Entra la luz de la mañana a través de las contraventanas. Pablo intenta dormir de nuevo recostado en el sofá, Néstor lo hace estirado entre dos sillones enfrentados, Fran no sale de la habitación y se oyen leves suspiros y jadeos... Finalmente Pablo entra en calor y se queda dormido envuelto en la manta...

Un portazo. Voces... Se despierta. El sol se filtra por las contraventanas semiabiertas. Oye coches pasando cerca de la casa. Incorporado ve a Néstor que sigue dormido haciendo equilibrios. La habitación tiene la puerta cerrada. Fran sale por la de la cocina con una taza humeante, por el olor, de café; se la ofrece, Pablo la agarra con ambas manos sentándose en el sofá, apartando la manta con las piernas. El amargo líquido caliente recupera su cabeza. Fran está vestido y según le dice a punto de salir para San Antonio. Aprovecha el viaje, no tiene cuerpo para seguir allí y muy pocas ganas de volver por sus propios medios, o sea en auto stop. Y que ni sabe dónde diantres se encuentra.

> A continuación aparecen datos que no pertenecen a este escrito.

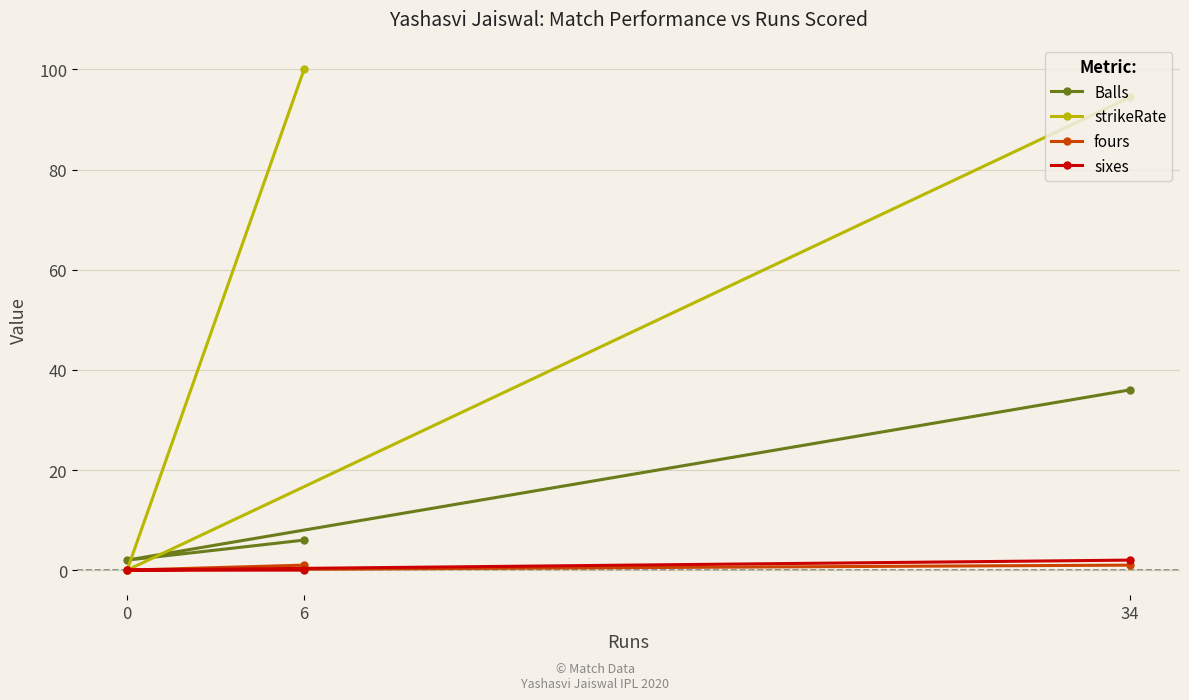

At which category is the sum across all series the highest?

34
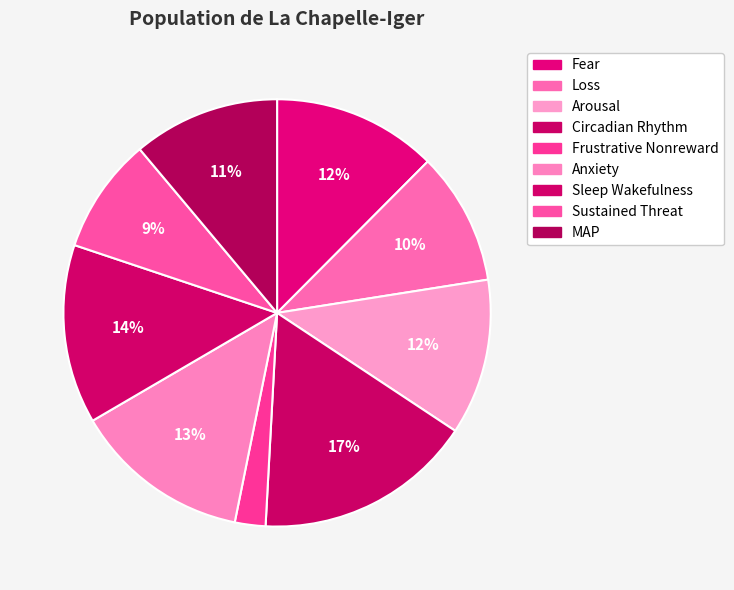

Does Circadian Rhythm represent more than half of the total?

No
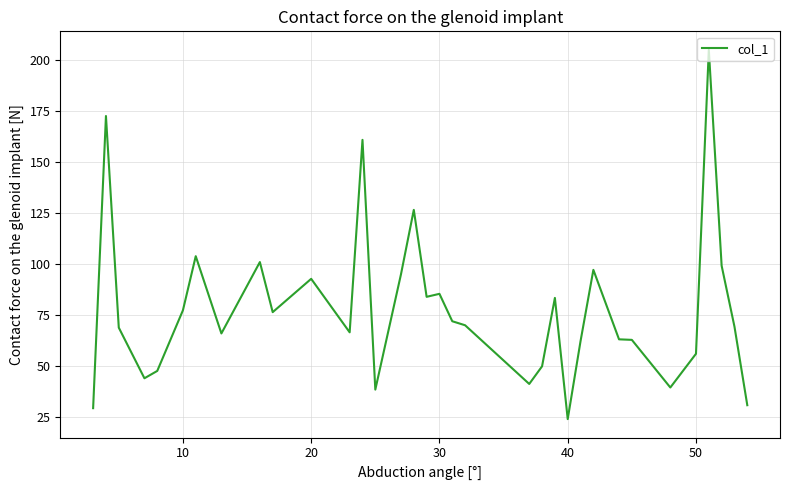

True or false: the data has more than 1 interior local peaks.

True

Así pues, de buena mañana, llegan enfrente a su hostal. Fran continúa hacia su trabajo, se despiden con un apretón afectuoso, ya se conocen lo suficiente y no dejarán de verse alguna que otra vez por las playas vecinas o en las discos. Pero ahora todo el interés de Pablo está concentrado en reponerse. Entra en el comedor ante la extrañeza de los empleados que recién empiezan a servir los primeros desayunos a los clientes más madrugadores y él no lo es precisamente. Así que se desayuna solo, a los otros comensales no los conoce lo suficiente como para compartir mesa o para entablar algo más que un buenos días. Y una vez repuesto su estómago con algo sólido y caliente se desliza escaleras arriba hasta su habitación donde cae, literalmente, en su cama quedándose dormido nada más quitarse las zapatillas, vestido aún. Santi ni se ha despertado, dormido en la otra cama.